The pictures taken by Galileo's camera on May 25 from a distance of less than 138 kilometers, or about 86 miles, above Callisto's surface give the highest resolution view ever seen of any of Jupiter's moons.
"We haven't seen terrain like this before. It looks like erosion is still going on, which is pretty surprising," said James Klemaszewski of Academic Research Lab, Phoenix, Ariz. Klemaszewski is processing and analyzing the Galileo Callisto imagery with Dr. David A. Williams and Dr. Ronald Greeley of Arizona State University, Tempe. The images were released by NASA's Jet Propulsion Laboratory, Pasadena, Calif., which manages the Galileo mission.
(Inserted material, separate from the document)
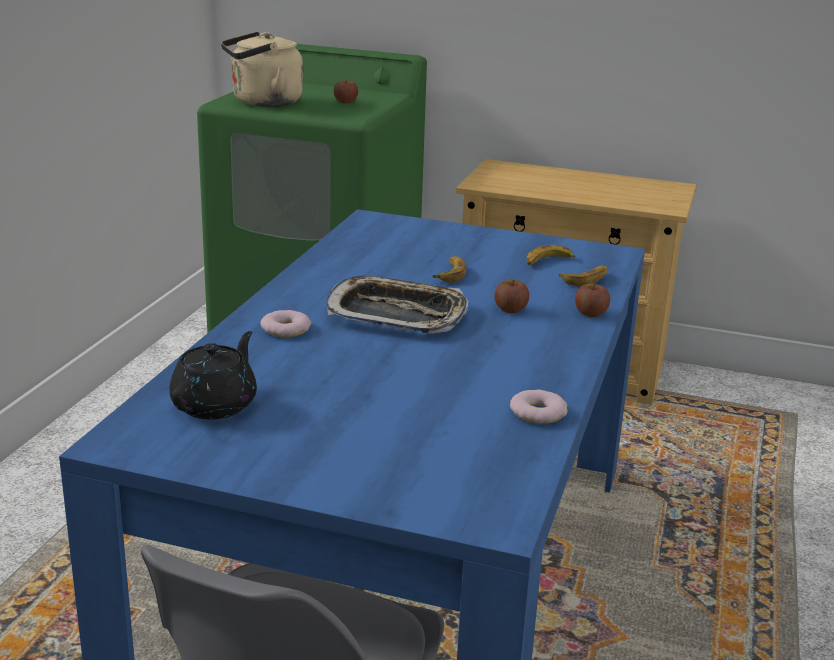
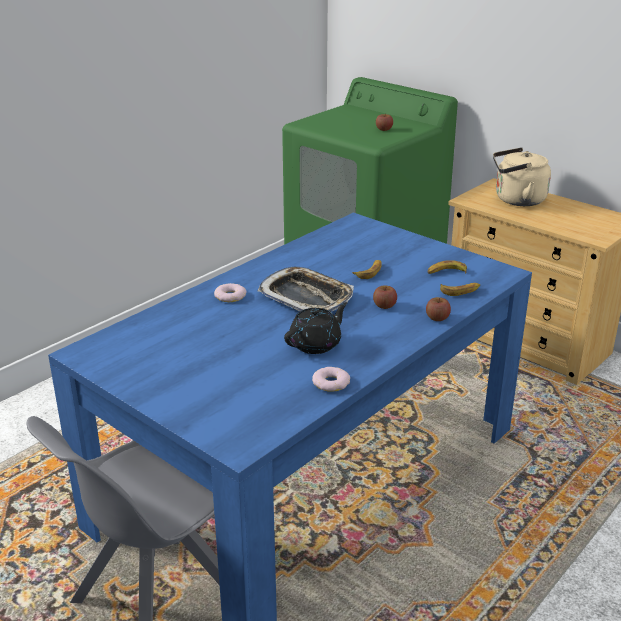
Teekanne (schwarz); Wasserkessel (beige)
Callisto, about the same size as the planet Mercury, is the most distant of Jupiter's four large moons. Callisto's surface of ice and rock is the most heavily cratered of any moon in the solar system, signifying that it is geologically "dead." There is no clear evidence that Callisto has experienced the volcanic activity or tectonic shifting that have erased some or all of the impact craters on Jupiter's other three large moons.
The jagged hills in the new images may be icy material thrown outward from a large impact billions of years ago, or the highly eroded remains of a large impact structure, Williams said. Each bright peak is surrounded by darker dust that appears to be slumping off the peak.
"They are continuing to erode and will eventually disappear," Klemaszewski said. One theory for an erosion process is that, as some of the ice sublimes away into vapor, it leaves behind dust that was bound in the ice. The accumulating dark material may also absorb enough heat from the Sun to warm the ice adjacent to it and keep the process going. The new images show portions of the surface where the sharp knobs have apparently eroded away, leaving a plain blanketed with dark material.
The close-up images show craters as small as about 3 meters (10 feet) across, though not as many as some predictions anticipated. One scientific goal from the high-resolution images is to see how many small craters are crowded onto the surface. Crater counts are one way to estimate the age of a moon's surface, and since Callisto has been so undisturbed by other geological processes, its cratering density is useful in calibrating the estimates for Jupiter's other moons.
JPL, a division of the California Institute of Technology in Pasadena, manages Galileo for NASA's Office of Space Science, Washington, D.C.